Documentation of Conversations with Consultants
To avoid confusion over whether an ED physician spoke with a consultant, it is important that ED physicians always document whether they talked to a consultant directly or whether they are awaiting a call back from a consultant. If this is not mutually understood, confusion and delay of patient care is common, especially if the patient is admitted overnight and there is a handoff to a daytime hospitalist. A good remedy for this is to establish a protocol on how to handle overnight admissions handoffs and documentation of conversations with consultants. Thorough communication and documentation are critical.
Sometimes, calling in multiple admissions at once is impossible to avoid. However, it can be very difficult for a hospitalist practice to handle 3, 4, 5, or even more admissions at once. In my experience, there are certain ED physicians who have a reputation for calling with a bundle of admissions at the end of their shift. Often, this is simply because that physician does not fully grasp the effect it has on their hospitalist counterpart. The best solution is to openly communicate and establish mutually beneficial strategies to avoid bundling admissions.
There are often changes in things like recommended antibiotics for certain infections or new drugs like novel oral anticoagulants (NOACs). When these changes occur it often changes the recommendations related to treatment and which labs to order or not order. I recommend establishing regular interdisciplinary meetings where updates like these can be shared. And, when in doubt, I recommend that providers speak to one another about their choice to ensure there is no confusion and that the patient receives the best treatment possible.

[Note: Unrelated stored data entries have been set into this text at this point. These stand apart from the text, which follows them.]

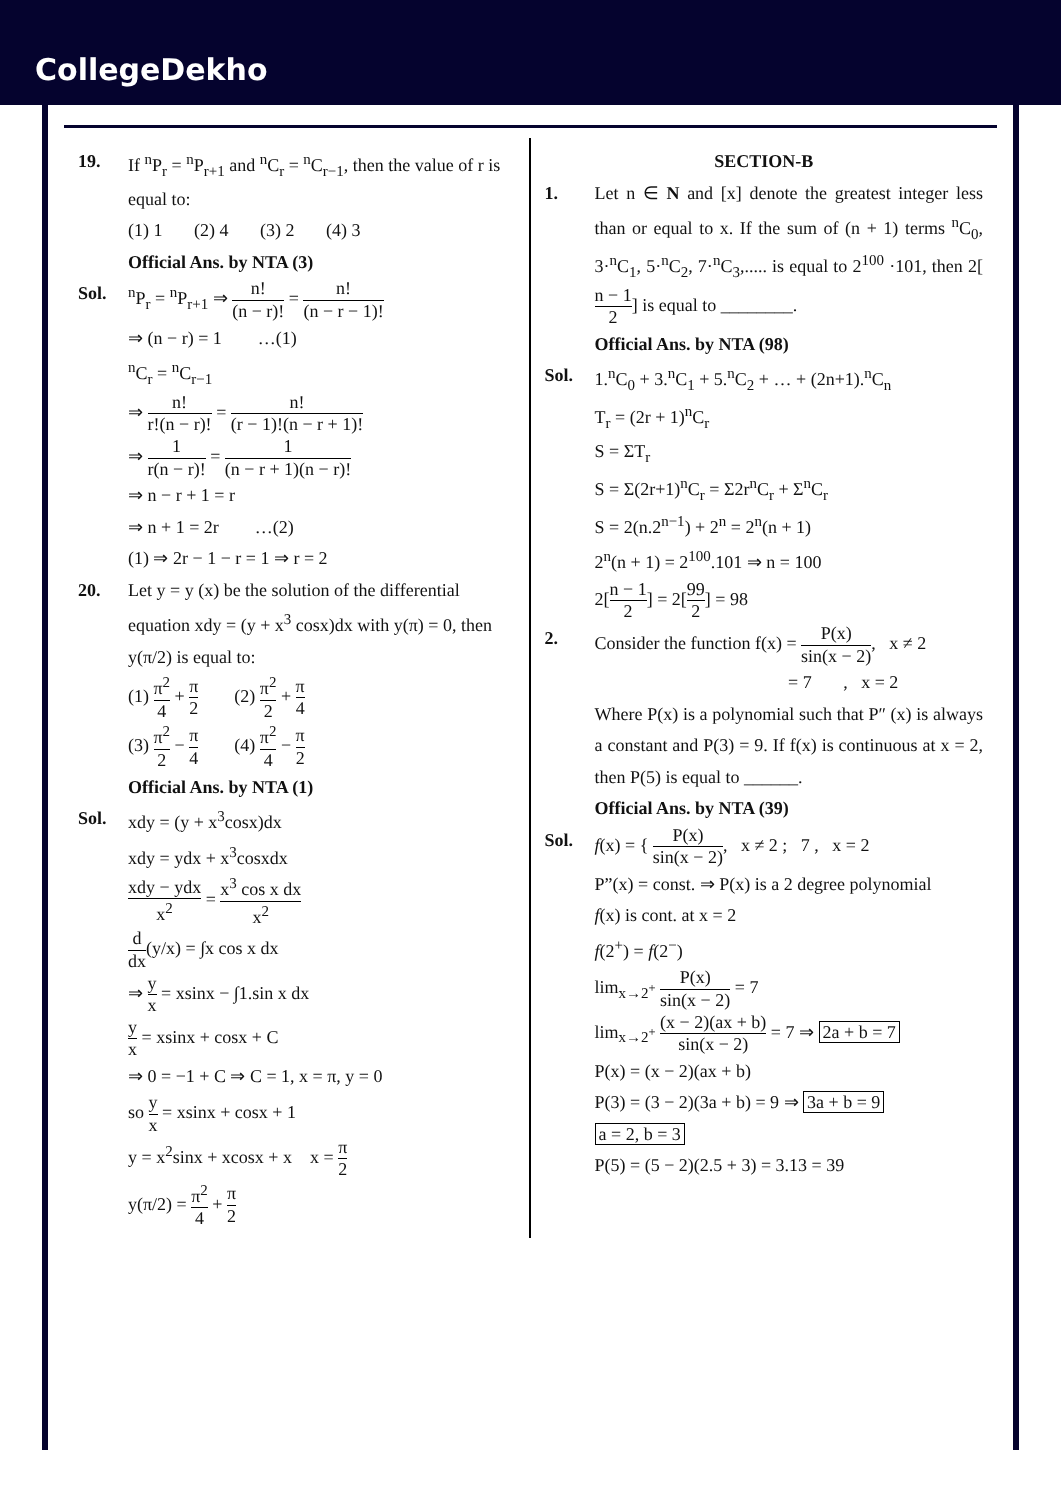CollegeDekho
19. If <sup>n</sup>P<sub>r</sub> = <sup>n</sup>P<sub>r+1</sub> and <sup>n</sup>C<sub>r</sub> = <sup>n</sup>C<sub>r−1</sub>, then the value of r is equal to:
(1) 1 (2) 4 (3) 2 (4) 3
Official Ans. by NTA (3)
Sol. <sup>n</sup> P<sub>r</sub> = <sup>n</sup>P<sub>r+1</sub> ⇒ n! (n − r)! = n! (n − r − 1)!
⇒ (n − r) = 1 …(1)
<sup>n</sup> C<sub>r</sub> = <sup>n</sup>C<sub>r−1</sub>
⇒ n! r!(n − r)! = n! (r − 1)!(n − r + 1)!
⇒ 1 r(n − r)! = 1 (n − r + 1)(n − r)!
⇒ n − r + 1 = r
⇒ n + 1 = 2r …(2)
(1) ⇒ 2r − 1 − r = 1 ⇒ r = 2
20. Let y = y (x) be the solution of the differential equation xdy = (y + x<sup>3</sup> cosx)dx with y(π) = 0, then y(π/2) is equal to:
(1) π<sup>2</sup> 4 + π 2 (2) π<sup>2</sup> 2 + π 4
(3) π<sup>2</sup> 2 − π 4 (4) π<sup>2</sup> 4 − π 2
Official Ans. by NTA (1)
Sol. xdy = (y + x<sup>3</sup>cosx)dx
xdy = ydx + x<sup>3</sup>cosxdx
xdy − ydx x<sup>2</sup> = x<sup>3</sup> cos x dx x<sup>2</sup>
d dx(y/x) = ∫x cos x dx
⇒ y x = xsinx − ∫1.sin x dx
y x = xsinx + cosx + C
⇒ 0 = −1 + C ⇒ C = 1, x = π, y = 0
so y x = xsinx + cosx + 1
y = x<sup>2</sup>sinx + xcosx + x x = π 2
y(π/2) = π<sup>2</sup> 4 + π 2
SECTION-B
1. Let n ∈ N and [x] denote the greatest integer less than or equal to x. If the sum of (n + 1) terms <sup>n</sup>C<sub>0</sub>, 3·<sup>n</sup>C<sub>1</sub>, 5·<sup>n</sup>C<sub>2</sub>, 7·<sup>n</sup>C<sub>3</sub>,..... is equal to 2<sup>100</sup> ·101, then 2[n − 1 2] is equal to ________.
Official Ans. by NTA (98)
Sol. 1.<sup>n</sup>C<sub>0</sub> + 3.<sup>n</sup>C<sub>1</sub> + 5.<sup>n</sup>C<sub>2</sub> + … + (2n+1).<sup>n</sup>C<sub>n</sub>
T<sub>r</sub> = (2r + 1)<sup>n</sup>C<sub>r</sub>
S = ΣT<sub>r</sub>
S = Σ(2r+1)<sup>n</sup>C<sub>r</sub> = Σ2r<sup>n</sup>C<sub>r</sub> + Σ<sup>n</sup>C<sub>r</sub>
S = 2(n.2<sup>n−1</sup>) + 2<sup>n</sup> = 2<sup>n</sup>(n + 1)
2<sup>n</sup>(n + 1) = 2<sup>100</sup>.101 ⇒ n = 100
2[n − 1 2] = 2[99 2] = 98
2. Consider the function f(x) = P(x) sin(x − 2), x ≠ 2
= 7 , x = 2
Where P(x) is a polynomial such that P″ (x) is always a constant and P(3) = 9. If f(x) is continuous at x = 2, then P(5) is equal to ______.
Official Ans. by NTA (39)
Sol. f(x) = { P(x) sin(x − 2), x ≠ 2 ; 7 , x = 2
P”(x) = const. ⇒ P(x) is a 2 degree polynomial
f(x) is cont. at x = 2
f(2<sup>+</sup>) = f(2<sup>−</sup>)
lim<sub>x→2<sup>+</sup></sub> P(x) sin(x − 2) = 7
lim<sub>x→2<sup>+</sup></sub> (x − 2)(ax + b) sin(x − 2) = 7 ⇒ 2a + b = 7
P(x) = (x − 2)(ax + b)
P(3) = (3 − 2)(3a + b) = 9 ⇒ 3a + b = 9
a = 2, b = 3
P(5) = (5 − 2)(2.5 + 3) = 3.13 = 39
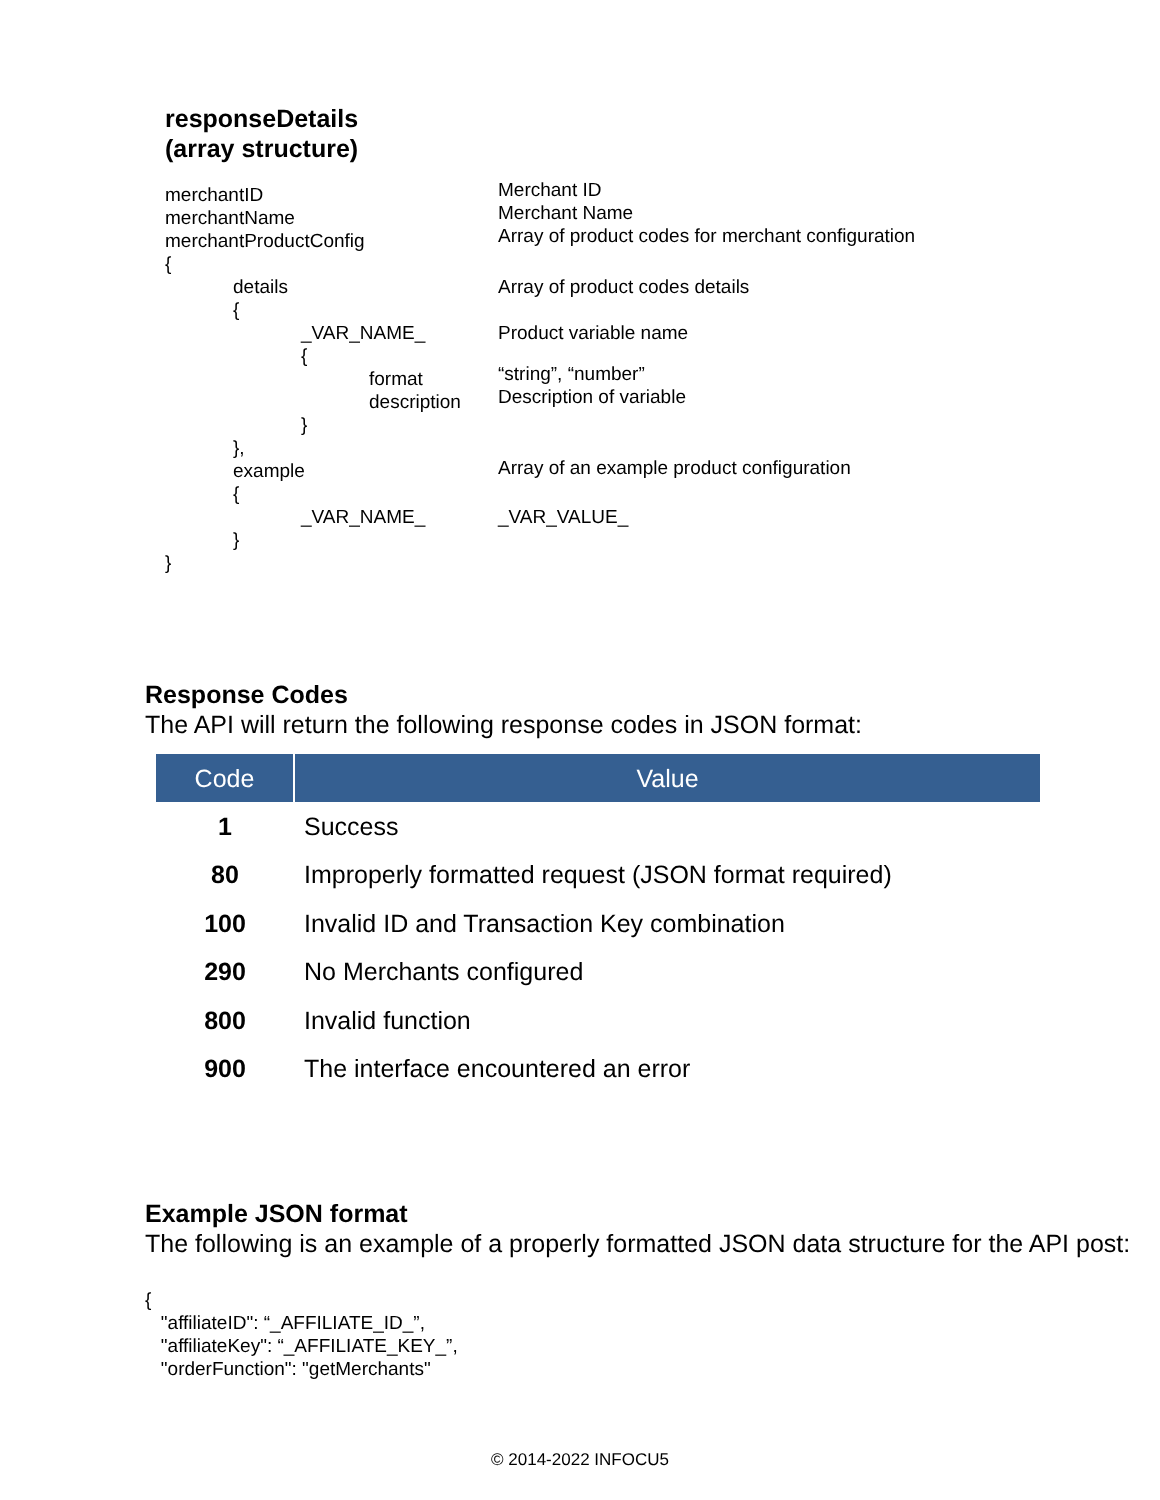responseDetails
(array structure)
merchantID
merchantName
merchantProductConfig
{
Merchant ID
Merchant Name
Array of product codes for merchant configuration
details
{
Array of product codes details
_VAR_NAME_
{
Product variable name
format
description
“string”, “number”
Description of variable
}
},
example
{
Array of an example product configuration
_VAR_NAME_ _VAR_VALUE_
}
}
Response Codes
The API will return the following response codes in JSON format:
| Code | Value |
| --- | --- |
| 1 | Success |
| 80 | Improperly formatted request (JSON format required) |
| 100 | Invalid ID and Transaction Key combination |
| 290 | No Merchants configured |
| 800 | Invalid function |
| 900 | The interface encountered an error |
Example JSON format
The following is an example of a properly formatted JSON data structure for the API post:
{
   "affiliateID": “_AFFILIATE_ID_”,
   "affiliateKey": “_AFFILIATE_KEY_”,
   "orderFunction": "getMerchants"
© 2014-2022 INFOCU5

Stating Patient Name and Room Number
As hospitalists, we understand that the ED is always working to make patients better in the fastest way possible. However, it is crucial to slow down to communicate details to avoid errors. I recommend establishing a simple checklist for the order of information shared on a phone call between a hospitalist and ED physician. In my experience, it is very helpful for the ED doctor to slowly and clearly spell the patient’s name and state their room number before sharing any diagnosis or medical information.
Being Upfront about Challenges
Hospitalists understand that we will not always know precisely what is going on with the patient at the time they present. As hospitalists, we have the luxury of figuring it out over days instead of hours. I recommend establishing a safe, trusting culture of communication between the two practices, where ED physicians feel comfortable stating that they are not sure what is wrong with the patient, that it is a social admission and there is no safe place for the patient to go outside of the hospital, or that they forgot to order something important. When a hospitalist is not informed, it puts us in a difficult position, especially if we cannot see the patient immediately.
Protocol for Primary Psychiatric Diagnosis.
Most hospitalists and acute care hospitals are not equipped to take care of primary psychiatric patients safely. If this is the case at your facility, it is important to make your ED colleagues aware that often once a primary psychiatric patient is admitted, transfer is much harder from the inpatient side vs. from the ED. Establishing a set protocol for handling psychiatric patients will alleviate difficult situations for both practices.
Overall, the best place to start is to ask your ED colleagues how you can make their life easier, and brainstorm collaborative, mutually beneficial solutions. Simply being aware of our counterpart’s perspective and establishing interdisciplinary protocols to reference goes a long way to improve transitions of care from the ED.